Viel besser hätte das finale Wochenende des Musikfestivals Grafenegg wohl nicht beginnen können. Denn mit den Wiener Philharmonikern und Dirigent Franz Welser-Möst waren am Wolkenturm absolute WeltklasseInterpreten zu erleben, die nach einem intensiven gemeinsamen Salzburger Sommer („Salome“von Richard Strauss) auch bei Anton Bruckner zu einer wundervollen Einheit fanden.
Denn die Wiener und Welser-Möst kennen „ihren“Bruckner einfach, sind auch bei dessen als sperrig geltender fünfter Symphonie (in BDur) die idealen Anwälte des Komponisten.
Architektur
Großartig, wie es WelserMöst und den bestens disponierten Damen und Herren gelang, dieses Werk in all seinen Facetten auszuloten.
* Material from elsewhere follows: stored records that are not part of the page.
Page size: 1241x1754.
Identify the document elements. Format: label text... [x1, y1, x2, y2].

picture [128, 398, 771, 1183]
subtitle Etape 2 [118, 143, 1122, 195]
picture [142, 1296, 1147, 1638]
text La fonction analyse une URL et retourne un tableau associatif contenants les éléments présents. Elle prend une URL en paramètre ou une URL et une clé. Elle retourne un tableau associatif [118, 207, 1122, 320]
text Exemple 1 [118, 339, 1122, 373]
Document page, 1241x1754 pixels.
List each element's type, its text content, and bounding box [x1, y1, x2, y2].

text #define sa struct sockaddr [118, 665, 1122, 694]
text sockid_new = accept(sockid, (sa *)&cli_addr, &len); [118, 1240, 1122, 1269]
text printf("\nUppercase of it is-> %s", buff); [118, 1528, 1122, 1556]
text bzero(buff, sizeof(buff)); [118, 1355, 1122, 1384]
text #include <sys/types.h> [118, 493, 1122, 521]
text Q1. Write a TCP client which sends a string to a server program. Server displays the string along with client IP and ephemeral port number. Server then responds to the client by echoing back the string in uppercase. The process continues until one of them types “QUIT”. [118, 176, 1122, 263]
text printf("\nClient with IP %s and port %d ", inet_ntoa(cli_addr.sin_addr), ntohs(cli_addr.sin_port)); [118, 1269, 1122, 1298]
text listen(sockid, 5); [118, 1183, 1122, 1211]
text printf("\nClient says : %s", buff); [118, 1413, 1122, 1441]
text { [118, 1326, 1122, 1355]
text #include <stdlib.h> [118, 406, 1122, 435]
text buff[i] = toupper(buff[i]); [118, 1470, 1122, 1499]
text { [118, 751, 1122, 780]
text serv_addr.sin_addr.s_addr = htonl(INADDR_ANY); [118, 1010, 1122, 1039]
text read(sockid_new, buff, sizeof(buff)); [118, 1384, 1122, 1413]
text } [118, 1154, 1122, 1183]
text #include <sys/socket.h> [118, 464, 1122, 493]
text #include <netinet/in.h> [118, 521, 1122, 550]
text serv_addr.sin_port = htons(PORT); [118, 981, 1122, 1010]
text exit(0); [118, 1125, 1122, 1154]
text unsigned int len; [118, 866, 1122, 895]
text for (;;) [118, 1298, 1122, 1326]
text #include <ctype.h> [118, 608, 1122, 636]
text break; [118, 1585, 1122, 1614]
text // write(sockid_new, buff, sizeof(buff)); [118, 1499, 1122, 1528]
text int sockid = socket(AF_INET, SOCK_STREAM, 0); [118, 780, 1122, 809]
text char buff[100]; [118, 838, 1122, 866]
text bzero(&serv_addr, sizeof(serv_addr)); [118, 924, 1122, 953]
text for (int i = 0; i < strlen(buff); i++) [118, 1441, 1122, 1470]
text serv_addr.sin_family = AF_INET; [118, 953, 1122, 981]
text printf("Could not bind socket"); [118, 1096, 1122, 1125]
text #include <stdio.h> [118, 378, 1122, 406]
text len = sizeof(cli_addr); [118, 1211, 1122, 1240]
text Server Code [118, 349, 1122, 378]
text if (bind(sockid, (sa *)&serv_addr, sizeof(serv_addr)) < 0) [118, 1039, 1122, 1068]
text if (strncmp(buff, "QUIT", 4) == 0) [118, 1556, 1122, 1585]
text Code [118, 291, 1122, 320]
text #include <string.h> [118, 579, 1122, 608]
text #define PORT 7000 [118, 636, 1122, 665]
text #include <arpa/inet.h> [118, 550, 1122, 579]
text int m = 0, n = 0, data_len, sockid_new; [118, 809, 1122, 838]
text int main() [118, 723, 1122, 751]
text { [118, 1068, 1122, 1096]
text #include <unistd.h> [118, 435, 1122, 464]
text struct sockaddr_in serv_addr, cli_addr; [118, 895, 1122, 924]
Höchst transparent legten Welser-Möst und die Wiener Philharmoniker die Architektur dieses Monolithen offen, wobei sich der Dirigent auch immer wieder erfolgreich als Klangmaler betätigte.
Herrlich subtile Pizzicati, fein herausgearbeitete Soli, mächtige, aber nie plakative Choräle – vollendet fügte Welser-Möst die einzelnen Bausteine des Werks zu einer organischen Einheit zusammen. Und: Welser-Möst dirigierte diese Fünfte so unaufgeregt-aufregend, dass auch viel Raum für Interpretationen blieb. Prachtvoll in seiner Vielschichtigkeit erstand der erste Satz; berührend und Bruckners Intentionen gemäß tatsächlich sehr langsam erklang das Adagio. Im Scherzo und im Finale betätigte sich Welser-Möst als genialer Meister der Kontraste, ohne je in Effekthascherei abzugleiten. Im Gegenteil. So natürlich und differenziert hört man Bruckner selten.
Tournee
Das richtige Orchester, der richtige Dirigent und auch das richtige Werk – das Publikum in Grafenegg jubelte. Und auch auf ihrer kleinen Tournee – es folgen noch Konzerte beim Luzern Festival, in Glyndebourne und (mit anderem Programm) in Amsterdam – dürfte den Wienern und Franz Welser-Möst die Gunst des Publikums sicher sein.